Motorsports Aluminum Fuel Tank

Numerical simulations, design, and full fabrication of the fuel tank

For the Illini Motorsports Formula SAE team I designed and fabricated our aluminum fuel tank. There were several constraints and considerations which guided the design. First and foremost, was driver safety. The fuel tank had to be packaged in such a way that any malfunction could not put the driver at risk. Additional packaging constraints required that the fuel tank had to compactly fit in it’s assigned area. In addition, serviceability was a key consideration in that the fuel tank needed to be easily accessed in the event of failures such as fuel pressure drops.

Beyond high-level qualitative measurements, fuel tank design also required consideration of the effects of fuel slosh and the weight of the tank. A thin aluminum sheet was selected to reduce weight while still ensuring the tank could be made without leaks.

Fuel slosh has the potential to cause dynamic fuel starvation issues and impact vehicle dynamics.
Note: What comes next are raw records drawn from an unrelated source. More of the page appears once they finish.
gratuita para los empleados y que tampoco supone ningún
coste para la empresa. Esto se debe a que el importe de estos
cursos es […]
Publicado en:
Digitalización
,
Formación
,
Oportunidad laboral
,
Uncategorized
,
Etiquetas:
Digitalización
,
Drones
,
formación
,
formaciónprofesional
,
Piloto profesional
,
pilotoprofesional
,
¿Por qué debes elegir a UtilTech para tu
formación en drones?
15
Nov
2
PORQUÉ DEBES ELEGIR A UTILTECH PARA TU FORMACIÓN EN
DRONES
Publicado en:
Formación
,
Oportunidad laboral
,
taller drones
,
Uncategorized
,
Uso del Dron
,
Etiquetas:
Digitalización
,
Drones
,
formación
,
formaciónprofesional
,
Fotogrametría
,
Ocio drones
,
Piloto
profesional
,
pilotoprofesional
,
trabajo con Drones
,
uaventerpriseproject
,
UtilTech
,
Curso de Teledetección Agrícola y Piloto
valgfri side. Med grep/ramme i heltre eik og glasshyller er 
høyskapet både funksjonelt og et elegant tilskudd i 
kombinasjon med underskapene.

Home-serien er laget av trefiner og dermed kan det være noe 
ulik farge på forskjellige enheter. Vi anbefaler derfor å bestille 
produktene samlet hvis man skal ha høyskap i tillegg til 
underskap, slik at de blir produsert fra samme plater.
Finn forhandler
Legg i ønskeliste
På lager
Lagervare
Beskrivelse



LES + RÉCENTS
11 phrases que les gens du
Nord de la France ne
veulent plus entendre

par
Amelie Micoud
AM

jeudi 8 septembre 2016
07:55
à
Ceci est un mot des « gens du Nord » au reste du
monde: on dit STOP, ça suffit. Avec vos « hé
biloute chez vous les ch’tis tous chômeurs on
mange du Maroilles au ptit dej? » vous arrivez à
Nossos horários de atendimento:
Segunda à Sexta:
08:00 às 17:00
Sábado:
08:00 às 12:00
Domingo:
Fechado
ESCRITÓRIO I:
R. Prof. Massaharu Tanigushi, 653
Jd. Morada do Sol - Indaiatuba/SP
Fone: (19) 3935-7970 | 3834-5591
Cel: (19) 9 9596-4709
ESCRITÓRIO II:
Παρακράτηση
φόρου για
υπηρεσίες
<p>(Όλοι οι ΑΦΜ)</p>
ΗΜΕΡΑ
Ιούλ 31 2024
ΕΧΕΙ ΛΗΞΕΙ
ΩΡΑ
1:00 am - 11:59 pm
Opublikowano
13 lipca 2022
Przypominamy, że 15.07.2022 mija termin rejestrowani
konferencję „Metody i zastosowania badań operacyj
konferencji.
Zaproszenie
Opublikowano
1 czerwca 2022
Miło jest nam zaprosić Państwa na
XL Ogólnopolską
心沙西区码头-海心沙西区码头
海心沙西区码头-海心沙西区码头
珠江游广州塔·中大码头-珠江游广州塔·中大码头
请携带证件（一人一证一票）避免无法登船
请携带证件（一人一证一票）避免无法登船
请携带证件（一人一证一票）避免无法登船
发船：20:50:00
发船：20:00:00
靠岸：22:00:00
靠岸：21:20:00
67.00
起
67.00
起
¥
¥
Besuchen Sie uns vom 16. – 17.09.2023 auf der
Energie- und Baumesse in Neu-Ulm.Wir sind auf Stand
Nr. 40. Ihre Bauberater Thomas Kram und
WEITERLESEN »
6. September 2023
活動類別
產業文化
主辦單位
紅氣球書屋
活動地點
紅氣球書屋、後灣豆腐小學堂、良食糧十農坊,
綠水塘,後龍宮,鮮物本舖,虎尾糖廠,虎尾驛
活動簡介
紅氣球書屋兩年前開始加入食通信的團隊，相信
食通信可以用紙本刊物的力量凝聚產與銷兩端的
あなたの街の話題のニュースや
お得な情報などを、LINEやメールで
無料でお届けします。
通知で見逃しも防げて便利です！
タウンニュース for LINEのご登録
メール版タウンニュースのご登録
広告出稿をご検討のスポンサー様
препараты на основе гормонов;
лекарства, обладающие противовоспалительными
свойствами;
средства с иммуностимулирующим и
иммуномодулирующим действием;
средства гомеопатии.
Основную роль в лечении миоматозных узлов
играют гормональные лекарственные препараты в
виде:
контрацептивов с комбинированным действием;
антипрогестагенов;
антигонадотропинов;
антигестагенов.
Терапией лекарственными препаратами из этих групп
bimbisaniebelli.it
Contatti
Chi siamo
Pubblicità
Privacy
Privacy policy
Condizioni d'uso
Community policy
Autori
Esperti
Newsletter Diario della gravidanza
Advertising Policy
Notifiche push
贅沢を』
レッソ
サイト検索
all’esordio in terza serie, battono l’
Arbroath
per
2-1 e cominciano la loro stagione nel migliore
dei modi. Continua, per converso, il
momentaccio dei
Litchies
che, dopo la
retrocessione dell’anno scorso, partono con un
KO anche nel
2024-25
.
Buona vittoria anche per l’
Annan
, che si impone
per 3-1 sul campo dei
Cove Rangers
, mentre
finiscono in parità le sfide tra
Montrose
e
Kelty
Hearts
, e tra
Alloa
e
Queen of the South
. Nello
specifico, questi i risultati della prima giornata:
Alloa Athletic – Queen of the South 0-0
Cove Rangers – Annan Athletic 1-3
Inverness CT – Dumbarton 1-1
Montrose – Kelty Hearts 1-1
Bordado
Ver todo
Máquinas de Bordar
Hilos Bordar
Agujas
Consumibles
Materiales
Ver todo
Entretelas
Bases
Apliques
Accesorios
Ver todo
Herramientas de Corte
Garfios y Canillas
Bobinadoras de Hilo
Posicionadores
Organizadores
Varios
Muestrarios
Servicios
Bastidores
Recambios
To reduce fuel slosh internal baffling was used. To determine an effective baffling design I set up computational fluid dynamics situations which used inertial loads recorded during real racing events and observed the fuel slosh caused during different baffle designs. The effects of baffling could be measured by the amount of time that fuel was present at the designed outlet and the net kinetic energy of the fuel.

With both the internal and external geometries designed, I made the fabrication drawings, waterjet all of the sheet parts, hand-bent all sheet metal into it’s final shape, profiled the tubes for the filler neck of the tank, and welded the entire assembly. The fuel tank was then leak-tested under pressure to ensure that it would be safe under operating conditions.

Panel Testing

The finished fuel tank assembled into the car.

In retrospect, I cared a little too much about making it lightweight and used overly thin aluminum - I think it was 18 gauge. Since the tank needed to be fully leak-free, the thin aluminum stock resulted in a much longer welding time than was maybe worth it for the relative weight savings. Time may have been better spent focusing on other components, performing testing, or helping move the car towards being test-ready on other components.